A joint model for analyzing topic and sentiment dynamics from large-scale online news

Research paper by Peng Liu, Jon Atle Gulla; Lemei Zhang

Indexed on: 09 Jun '18Published on: 01 Jul '18Published in: World Wide Web


Many of today’s online news websites and aggregator apps have enabled users to publish their opinions without respect to time and place. Existing works on topic-based sentiment analysis of product reviews cannot be applied to online news directly because of the following two reasons: (1) The dynamic nature of news streams require the topic and sentiment analysis model also to be dynamically updated. (2) The user interactions among news comments can easily lead to inaccurate topic extraction and sentiment classification. In this paper, we propose a novel probabilistic generative model (DTSA) to extract topics and the specified sentiments from news streams and analyze their evolution over time simultaneously.

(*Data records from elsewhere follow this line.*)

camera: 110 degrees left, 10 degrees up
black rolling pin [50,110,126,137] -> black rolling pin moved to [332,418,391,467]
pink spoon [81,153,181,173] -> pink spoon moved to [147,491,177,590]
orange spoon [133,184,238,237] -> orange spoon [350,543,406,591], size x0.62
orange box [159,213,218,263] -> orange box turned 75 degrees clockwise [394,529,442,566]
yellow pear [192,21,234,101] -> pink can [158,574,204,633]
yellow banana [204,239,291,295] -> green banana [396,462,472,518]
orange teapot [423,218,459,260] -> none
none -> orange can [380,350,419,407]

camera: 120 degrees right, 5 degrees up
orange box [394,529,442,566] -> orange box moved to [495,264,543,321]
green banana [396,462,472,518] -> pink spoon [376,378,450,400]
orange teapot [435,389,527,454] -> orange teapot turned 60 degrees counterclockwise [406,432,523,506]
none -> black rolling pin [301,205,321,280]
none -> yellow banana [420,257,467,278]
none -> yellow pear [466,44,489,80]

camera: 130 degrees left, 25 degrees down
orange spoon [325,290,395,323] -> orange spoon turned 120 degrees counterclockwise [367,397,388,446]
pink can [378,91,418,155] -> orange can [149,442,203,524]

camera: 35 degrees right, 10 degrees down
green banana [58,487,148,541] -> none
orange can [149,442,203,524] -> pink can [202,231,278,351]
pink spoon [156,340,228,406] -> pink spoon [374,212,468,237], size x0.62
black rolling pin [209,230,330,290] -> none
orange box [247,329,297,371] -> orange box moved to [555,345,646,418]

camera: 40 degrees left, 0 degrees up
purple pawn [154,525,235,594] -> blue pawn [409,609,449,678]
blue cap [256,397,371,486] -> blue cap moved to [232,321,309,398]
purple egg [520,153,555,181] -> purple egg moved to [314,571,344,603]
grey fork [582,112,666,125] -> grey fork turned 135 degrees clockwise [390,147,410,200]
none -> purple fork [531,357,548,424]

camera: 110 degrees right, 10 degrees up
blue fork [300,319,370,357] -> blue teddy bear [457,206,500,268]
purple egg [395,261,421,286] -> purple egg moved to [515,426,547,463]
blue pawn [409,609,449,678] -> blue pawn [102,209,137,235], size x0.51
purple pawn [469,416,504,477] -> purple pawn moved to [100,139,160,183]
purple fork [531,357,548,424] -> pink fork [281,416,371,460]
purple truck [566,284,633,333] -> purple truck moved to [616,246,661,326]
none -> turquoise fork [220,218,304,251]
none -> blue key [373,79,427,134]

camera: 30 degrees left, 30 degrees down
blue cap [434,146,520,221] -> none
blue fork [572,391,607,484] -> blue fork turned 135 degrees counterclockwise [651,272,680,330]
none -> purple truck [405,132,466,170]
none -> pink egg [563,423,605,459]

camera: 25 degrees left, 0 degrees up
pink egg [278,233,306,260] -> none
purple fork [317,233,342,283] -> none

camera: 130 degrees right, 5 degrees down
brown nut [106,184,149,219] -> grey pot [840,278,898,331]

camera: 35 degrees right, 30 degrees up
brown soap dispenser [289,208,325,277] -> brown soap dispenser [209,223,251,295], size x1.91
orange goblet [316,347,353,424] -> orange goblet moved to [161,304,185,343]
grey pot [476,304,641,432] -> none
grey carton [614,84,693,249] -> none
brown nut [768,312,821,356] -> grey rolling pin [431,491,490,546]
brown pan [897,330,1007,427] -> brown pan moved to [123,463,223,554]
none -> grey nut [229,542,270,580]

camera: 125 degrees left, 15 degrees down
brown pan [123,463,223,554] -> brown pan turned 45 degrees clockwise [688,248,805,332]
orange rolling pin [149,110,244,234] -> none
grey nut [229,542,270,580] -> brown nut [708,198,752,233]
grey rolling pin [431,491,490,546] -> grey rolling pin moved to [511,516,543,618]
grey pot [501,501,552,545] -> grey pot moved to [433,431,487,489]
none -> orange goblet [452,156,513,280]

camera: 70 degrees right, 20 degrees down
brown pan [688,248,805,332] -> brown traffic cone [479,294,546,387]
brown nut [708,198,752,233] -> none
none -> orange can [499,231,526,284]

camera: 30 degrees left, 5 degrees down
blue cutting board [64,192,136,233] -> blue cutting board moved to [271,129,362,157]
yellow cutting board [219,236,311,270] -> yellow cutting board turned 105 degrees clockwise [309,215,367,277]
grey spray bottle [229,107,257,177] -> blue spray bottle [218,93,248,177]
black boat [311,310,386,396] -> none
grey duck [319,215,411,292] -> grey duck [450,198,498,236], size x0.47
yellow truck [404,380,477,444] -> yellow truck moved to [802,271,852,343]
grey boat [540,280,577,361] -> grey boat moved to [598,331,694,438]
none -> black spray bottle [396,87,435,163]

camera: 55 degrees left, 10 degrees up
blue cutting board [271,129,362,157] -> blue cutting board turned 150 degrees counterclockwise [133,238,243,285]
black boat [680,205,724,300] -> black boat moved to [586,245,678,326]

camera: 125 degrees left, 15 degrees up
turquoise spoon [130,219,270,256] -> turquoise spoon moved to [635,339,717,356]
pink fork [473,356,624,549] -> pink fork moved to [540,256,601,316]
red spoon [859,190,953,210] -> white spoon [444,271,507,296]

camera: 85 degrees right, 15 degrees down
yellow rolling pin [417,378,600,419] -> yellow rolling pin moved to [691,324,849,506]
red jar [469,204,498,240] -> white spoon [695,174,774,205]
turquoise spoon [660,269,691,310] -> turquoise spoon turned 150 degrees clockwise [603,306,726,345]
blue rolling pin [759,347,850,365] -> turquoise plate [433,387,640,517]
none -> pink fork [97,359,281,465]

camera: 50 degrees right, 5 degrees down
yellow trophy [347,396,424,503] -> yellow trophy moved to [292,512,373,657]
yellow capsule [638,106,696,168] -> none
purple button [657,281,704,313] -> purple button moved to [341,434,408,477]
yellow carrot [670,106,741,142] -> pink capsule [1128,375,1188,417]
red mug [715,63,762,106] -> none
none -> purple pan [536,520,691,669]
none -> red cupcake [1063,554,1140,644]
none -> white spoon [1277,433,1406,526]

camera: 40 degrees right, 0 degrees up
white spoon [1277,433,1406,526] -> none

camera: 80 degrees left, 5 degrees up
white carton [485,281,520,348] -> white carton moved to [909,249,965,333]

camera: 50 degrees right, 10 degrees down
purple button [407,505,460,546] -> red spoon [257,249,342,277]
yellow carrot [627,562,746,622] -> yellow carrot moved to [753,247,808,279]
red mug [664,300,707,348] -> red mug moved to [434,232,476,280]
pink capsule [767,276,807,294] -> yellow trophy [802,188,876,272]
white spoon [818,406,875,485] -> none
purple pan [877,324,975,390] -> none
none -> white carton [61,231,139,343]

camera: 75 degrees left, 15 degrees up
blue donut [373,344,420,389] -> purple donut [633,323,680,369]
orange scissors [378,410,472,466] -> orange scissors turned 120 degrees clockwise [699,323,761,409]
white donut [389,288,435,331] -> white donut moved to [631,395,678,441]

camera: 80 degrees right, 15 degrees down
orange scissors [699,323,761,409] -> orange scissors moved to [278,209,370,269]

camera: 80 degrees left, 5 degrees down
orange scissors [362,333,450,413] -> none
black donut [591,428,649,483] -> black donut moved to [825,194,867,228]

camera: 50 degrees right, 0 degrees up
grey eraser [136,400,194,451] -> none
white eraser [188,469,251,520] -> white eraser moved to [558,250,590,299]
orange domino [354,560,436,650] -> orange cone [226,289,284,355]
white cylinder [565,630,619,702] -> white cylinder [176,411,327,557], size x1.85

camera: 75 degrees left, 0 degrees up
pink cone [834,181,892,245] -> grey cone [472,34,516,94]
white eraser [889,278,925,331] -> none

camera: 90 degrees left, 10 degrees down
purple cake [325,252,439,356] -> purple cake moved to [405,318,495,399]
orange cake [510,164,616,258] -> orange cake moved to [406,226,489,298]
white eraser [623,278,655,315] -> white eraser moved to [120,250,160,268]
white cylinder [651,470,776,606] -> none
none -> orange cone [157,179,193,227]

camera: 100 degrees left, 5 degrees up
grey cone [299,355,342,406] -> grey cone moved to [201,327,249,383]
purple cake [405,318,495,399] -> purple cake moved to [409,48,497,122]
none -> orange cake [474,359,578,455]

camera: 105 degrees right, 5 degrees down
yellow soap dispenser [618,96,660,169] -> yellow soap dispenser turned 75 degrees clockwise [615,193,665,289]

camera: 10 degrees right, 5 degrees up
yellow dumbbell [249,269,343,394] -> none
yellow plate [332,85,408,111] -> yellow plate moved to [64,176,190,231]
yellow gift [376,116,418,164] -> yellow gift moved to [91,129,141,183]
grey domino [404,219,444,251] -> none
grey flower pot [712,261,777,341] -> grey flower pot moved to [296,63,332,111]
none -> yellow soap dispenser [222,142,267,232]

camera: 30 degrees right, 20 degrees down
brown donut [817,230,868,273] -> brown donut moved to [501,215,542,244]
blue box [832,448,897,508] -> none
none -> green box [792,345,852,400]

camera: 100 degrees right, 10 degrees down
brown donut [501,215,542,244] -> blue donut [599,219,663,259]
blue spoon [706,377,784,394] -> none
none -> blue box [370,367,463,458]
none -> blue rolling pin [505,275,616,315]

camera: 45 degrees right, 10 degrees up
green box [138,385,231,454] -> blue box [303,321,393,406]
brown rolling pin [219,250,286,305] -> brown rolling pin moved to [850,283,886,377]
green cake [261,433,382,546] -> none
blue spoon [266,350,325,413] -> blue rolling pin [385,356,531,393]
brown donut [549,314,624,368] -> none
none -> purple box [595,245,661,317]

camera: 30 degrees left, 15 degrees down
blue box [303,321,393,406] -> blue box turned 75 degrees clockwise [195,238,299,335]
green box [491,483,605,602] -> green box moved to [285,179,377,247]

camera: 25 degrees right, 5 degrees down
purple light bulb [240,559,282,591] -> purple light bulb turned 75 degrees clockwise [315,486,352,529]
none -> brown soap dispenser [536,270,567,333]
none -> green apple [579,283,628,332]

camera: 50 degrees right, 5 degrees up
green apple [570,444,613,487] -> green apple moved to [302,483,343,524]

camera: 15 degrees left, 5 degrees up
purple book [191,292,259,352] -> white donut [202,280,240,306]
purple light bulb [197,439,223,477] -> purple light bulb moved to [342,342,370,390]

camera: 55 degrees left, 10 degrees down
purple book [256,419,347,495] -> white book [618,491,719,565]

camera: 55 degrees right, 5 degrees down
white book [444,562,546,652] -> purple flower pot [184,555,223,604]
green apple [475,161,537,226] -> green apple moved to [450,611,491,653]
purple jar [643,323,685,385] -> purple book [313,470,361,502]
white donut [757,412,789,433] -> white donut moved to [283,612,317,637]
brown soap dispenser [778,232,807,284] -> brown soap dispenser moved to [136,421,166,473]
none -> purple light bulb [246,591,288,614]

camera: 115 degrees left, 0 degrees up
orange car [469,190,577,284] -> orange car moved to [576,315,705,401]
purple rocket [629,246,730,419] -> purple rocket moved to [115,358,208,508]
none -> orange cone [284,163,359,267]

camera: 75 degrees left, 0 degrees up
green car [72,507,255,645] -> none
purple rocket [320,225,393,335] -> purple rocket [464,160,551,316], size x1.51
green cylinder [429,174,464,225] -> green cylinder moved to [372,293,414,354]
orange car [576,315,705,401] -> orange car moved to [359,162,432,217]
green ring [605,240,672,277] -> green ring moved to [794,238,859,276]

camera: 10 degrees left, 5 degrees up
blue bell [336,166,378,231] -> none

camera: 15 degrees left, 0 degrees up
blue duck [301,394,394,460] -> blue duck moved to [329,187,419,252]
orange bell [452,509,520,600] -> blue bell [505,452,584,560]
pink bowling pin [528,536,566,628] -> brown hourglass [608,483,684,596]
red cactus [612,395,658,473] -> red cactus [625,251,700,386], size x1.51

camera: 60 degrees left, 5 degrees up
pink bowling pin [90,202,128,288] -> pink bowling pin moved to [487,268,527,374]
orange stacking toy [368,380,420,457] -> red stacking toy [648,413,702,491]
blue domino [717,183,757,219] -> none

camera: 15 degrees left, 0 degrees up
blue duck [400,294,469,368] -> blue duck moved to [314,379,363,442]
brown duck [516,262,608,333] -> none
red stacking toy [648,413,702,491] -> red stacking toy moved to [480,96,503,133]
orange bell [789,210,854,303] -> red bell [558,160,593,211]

In DTSA, three different timescale models are studied to account for the historical dependencies of sentiment-topic word distributions at current epoch, continuous, skip and multiple timescale models. Additionally, we further consider the links among news comments to avoid the error caused by user interactions. In order to mine more interpretable topics, a Conditional Random Fields (CRF) model is adopted to label a set of meaningful phrases for augmenting the bag-of-word features. Finally, we derive distributed online inference procedures to update the model with newly arrived data and show the effectiveness of our proposed model on real-world data sets.